Of the 36 locally transmitted cases, 28 were found in the western Chinese region of Xinjiang, while eight were found in Liaoning. The seven imported cases were discovered across the provinces of Liaoning, Guangdong, Shandong and Jiangsu. Eleven asymptomatic cases were reported 

China has confirmed a total of 84,428 cases of Covid-19 and 4,634 virus-related deaths.


8:23 a.m. ET, August 3, 2020

India reported nearly 53,000 more cases of Covid-19

From CNN's Manveena Suri in New Delhi

A health worker collects a sample for Covid-19 testing from a police officer in New Delhi, India on August 2.
A health worker collects a sample for Covid-19 testing from a police officer in New Delhi, India on August 2. Partha Sarkar/Xinhua/Sipa USA

India registered 52,972 cases of coronavirus on Monday, bringing the total number of confirmed cases nationwide to 1,803,695, according to the country’s Health Ministry.

Last week was the deadliest week the country has seen since the pandemic began.

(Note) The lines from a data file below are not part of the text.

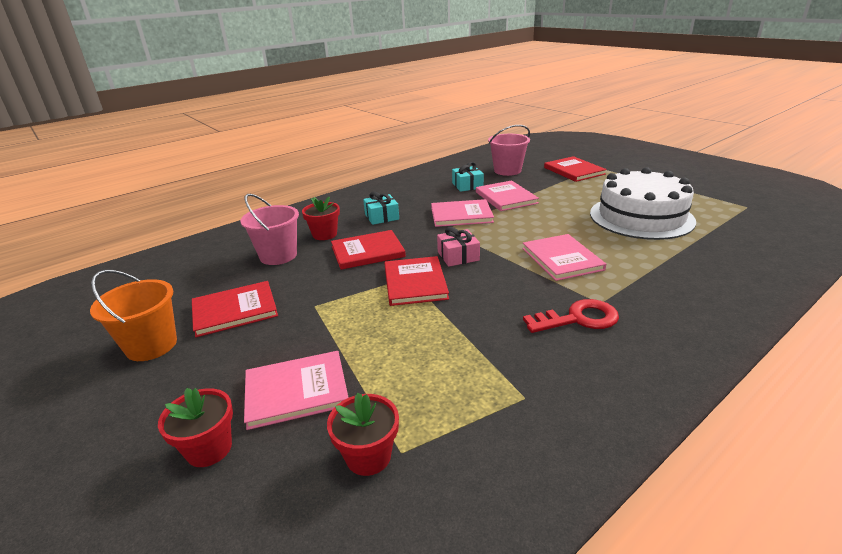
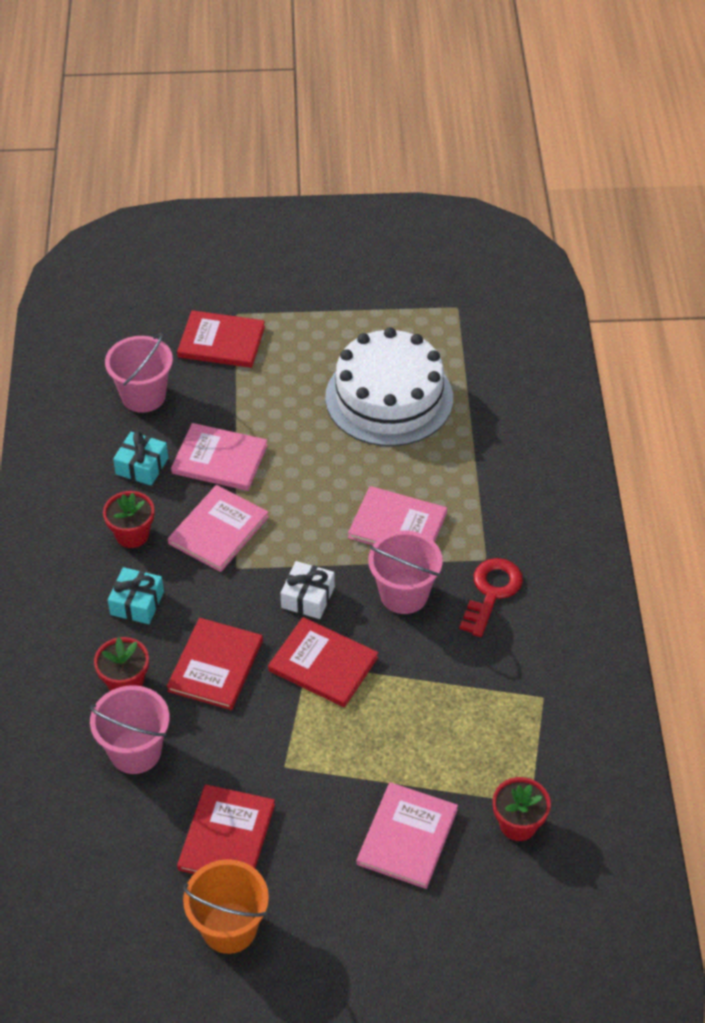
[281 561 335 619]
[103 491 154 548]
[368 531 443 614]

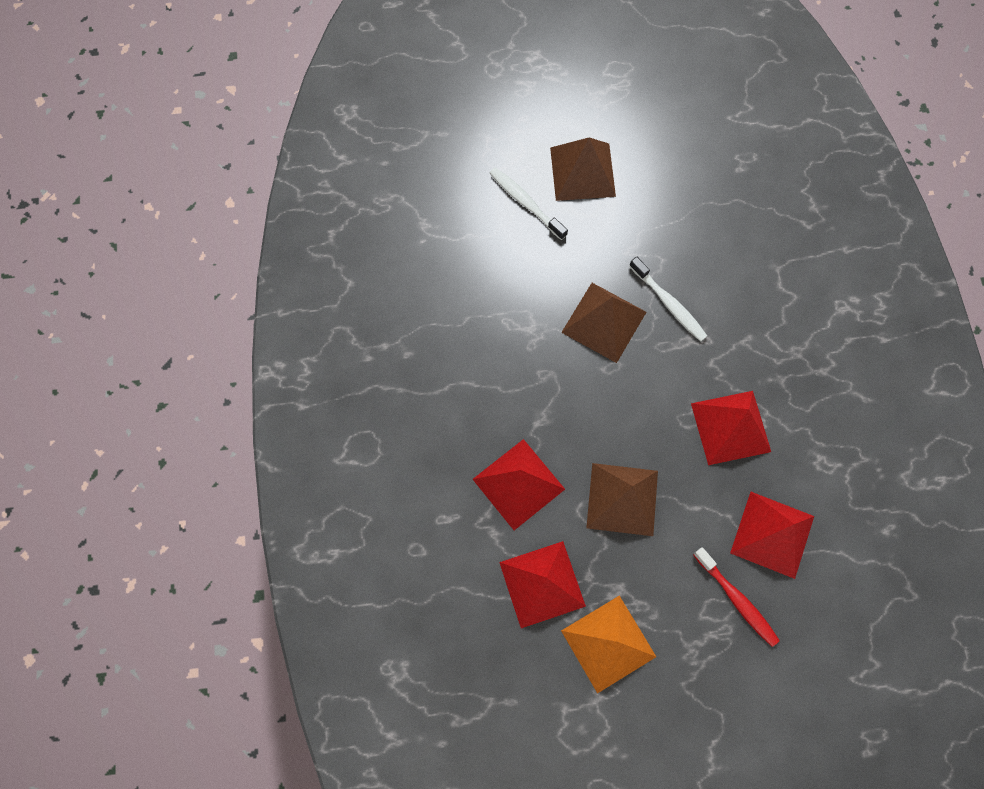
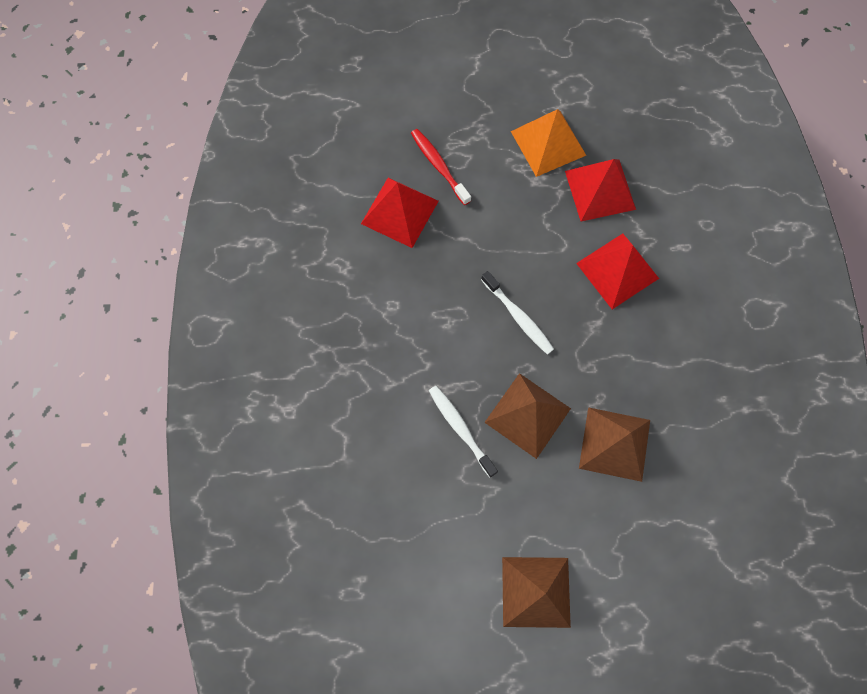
[481 271 554 355]
[691 391 771 465] (first image)
[579 407 650 482]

More than 5,300 Covid-19-related fatalities were identified, while 315,000 new cases were reported during the same period

At least 38,135 people have been killed by the virus in India as of Monday. More than 1,186,203 people have recovered -- about 65% of all cases.

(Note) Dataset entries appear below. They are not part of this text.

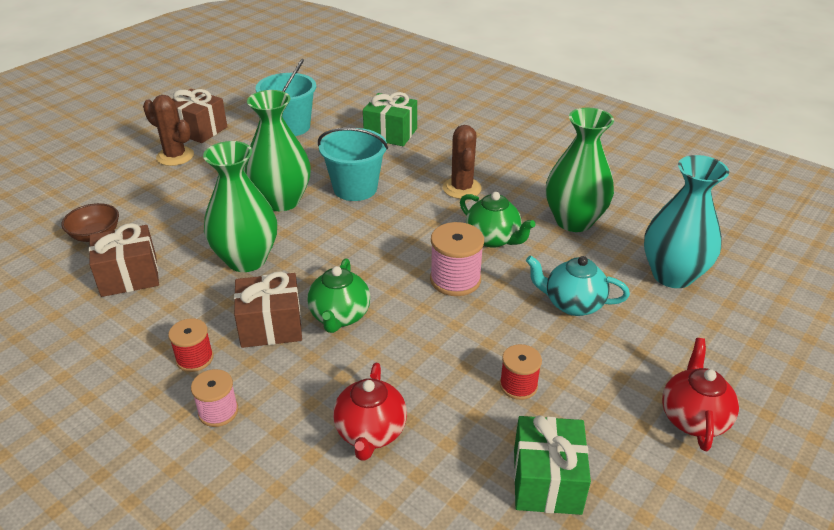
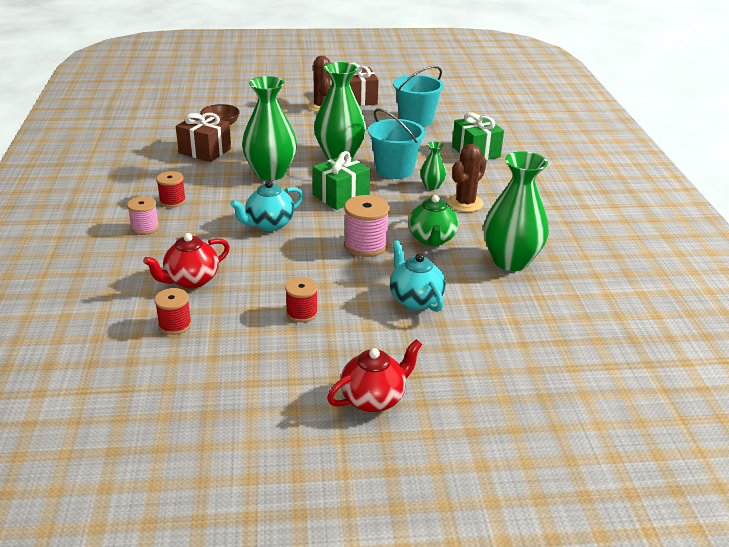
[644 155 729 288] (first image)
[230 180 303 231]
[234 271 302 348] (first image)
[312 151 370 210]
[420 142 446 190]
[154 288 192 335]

New travel guidelines: On Monday, India’s Ministry for Health and Family Welfare issued new guidelines for international air passengers coming into the country. 

The guidelines, which come into effect from August 8, include the following: 

  • People traveling to India will have to submit online self-declaration forms at least 72 hours before travel
  • Anyone entering the country most commit to undergo quarantine for 14 days, made up of seven days of institutional quarantine and another seven days at home
  • Travelers can receive an exemption from institutional quarantine if they can provide a negative Covid-19 test conducted within 96 hours prior to their journey.

The guidelines also allow that states to develop their own quarantine and isolation protocols.

However, it's not clear how many people are actually planning on coming to India. Nearly all international passenger flights into the country are banned until August 31, a measure that has been in place for more than five months. The only flights into the country from abroad are to repatriate Indian nationals.

Domestic flights resumed on May 25, and cargo flights are still running.